Olavo de Carvalho

Época, 14 de abril de 2001

Agora ela é científica e meticulosa

Comparar a censura dos tempos do governo militar com o sistema gramsciano de controle das informações que a esquerda instalou no Brasil é comparar a gerência de um armazém de bairro com a administração científica de uma multinacional.

A censura militar, desde logo, se apresentava ostensivamente como tal e não fazia o mínimo esforço para ocultar sua presença. Todo mundo sabia que estrofes de Os Lusíadas e receitas de bolos assinalavam fatos suprimidos. Se um jornal, para não se prejudicar comercialmente, maquiava as lacunas com notícias inócuas, fazia-o porque queria. Ninguém o obrigava a isso. A censura reconhecia-se como fenômeno anormal e provisório, sem a menor ambição de manipular as consciências a longo prazo.

Em segundo lugar, seu alcance, ao menos de início, era antes policial-militar do que político. Havia a guerrilha urbana, com seqüestros e atentados por toda parte, e a ordem era impedir que a mídia se tornasse instrumento de propaganda dos guerrilheiros. Hoje sabemos que eles eram poucos e mal armados, mas na época não era essa a impressão que eles próprios disseminavam: se procuravam aterrorizar o governo para induzi-lo a sentir-se acuado por uma guerra civil, era sabendo que a reação de qualquer governo nessas circunstâncias seria implantar um estado de exceção, incluindo o controle das informações. Seu cálculo, como de praxe na estratégia comunista, foi duplo: se o governo não reagisse, arriscava-se a ser derrotado militarmente; se reagisse, poderia depois ser desmoralizado por décadas de gritaria contra a censura. A imensa produção historiográfico-lacrimal de acadêmicos esquerdistas que até hoje impõe à consciência nacional uma visão falseada daquele período já estava nos planos desde então: ela é o aproveitamento político da derrota militar, a continuação da guerrilha por outros meios.

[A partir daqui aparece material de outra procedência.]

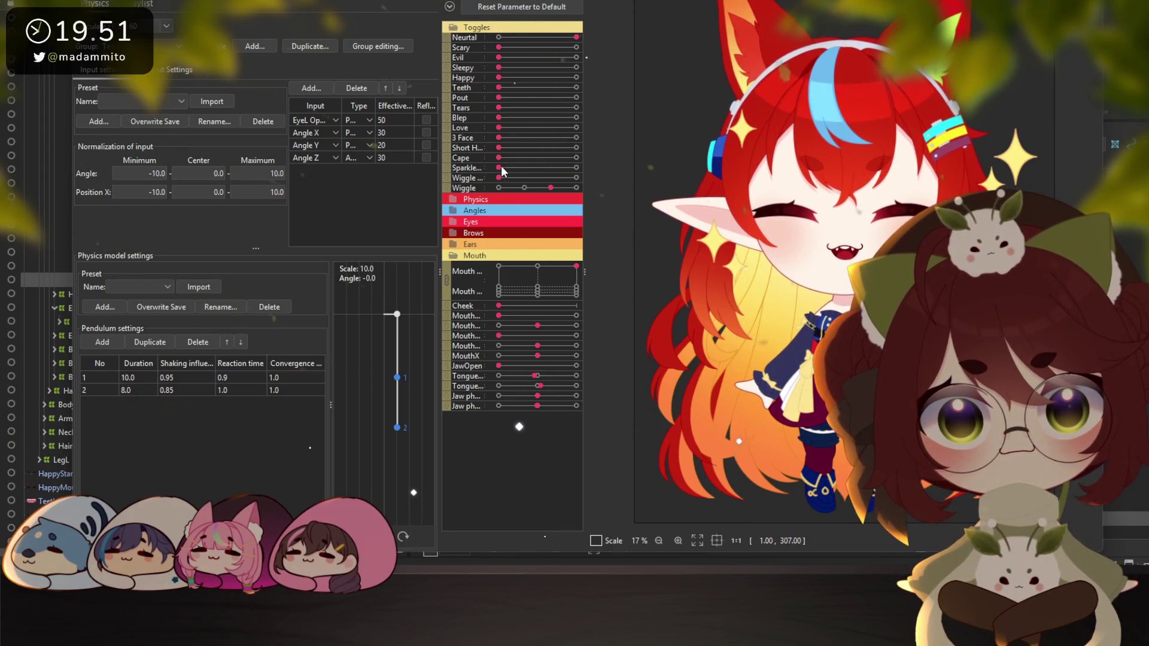
pyautogui.moveTo(500, 168); pyautogui.dragTo(576, 168)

É verdade que mais tarde os cortes se ampliaram, suprimindo notícias políticas sem ligação com a guerrilha. Mas, pelo seu próprio caráter aleatório e despropositado, muitos desses cortes eram o contrário de uma operação planejada: era a loucura geral disseminada entre funcionários ineptos e apavorados que, sem instruções precisas, buscavam desesperadamente mostrar serviço. Em terceiro lugar, a censura agiu exclusivamente sobre a mídia popular, sem interferir na circulação de livros (só uns poucos foram proibidos, porque ensinavam a técnica da guerrilha urbana) e de publicações acadêmicas. Por isso, a época hoje apresentada como a de mais rígido controle estatal do pensamento foi a de maior florescimento editorial esquerdista em toda a nossa História – muitas vezes com ajuda financeira do próprio governo – e a da consolidação da hegemonia esquerdista nos meios culturais e acadêmicos.

Objetivo limitado, renúncia à influência de longo prazo, execução canhestra por meio de funcionários incultos, abstenção quase completa de interferências profundas na esfera superior das idéias e da cultura. Tais as marcas que caracterizaram a censura militar, à qual seria um exagero demagógico dar as dimensões de uma verdadeira manipulação das consciências.

Em contraste, o controle esquerdista das informações, hoje, visa essencialmente ao longo prazo, tem a seu serviço os mais adestrados profissionais acadêmicos, age principalmente por cima, pelo controle das idéias e da visão histórica suscetíveis de moldar o futuro, e, sobretudo, é meticuloso no empenho de apagar suas pistas. O espectro de fatos e idéias cuja circulação ele bloqueia é imensamente maior que o abrangido pela censura militar, chegando a ocultar da população estudantil brasileira praticamente toda a produção dos pensadores liberais e conservadores das últimas décadas e capítulos inteiros da História nacional, como por exemplo a participação de Cuba na direção das nossas guerrilhas, durante 20 anos negada como pérfida mentira direitista e agora comprovada, sob protestos gerais, pelo corajoso estudo de Denise Rollemberg, Apoio de Cuba À Luta Armada no Brasil (Rio, Mauad, 2001).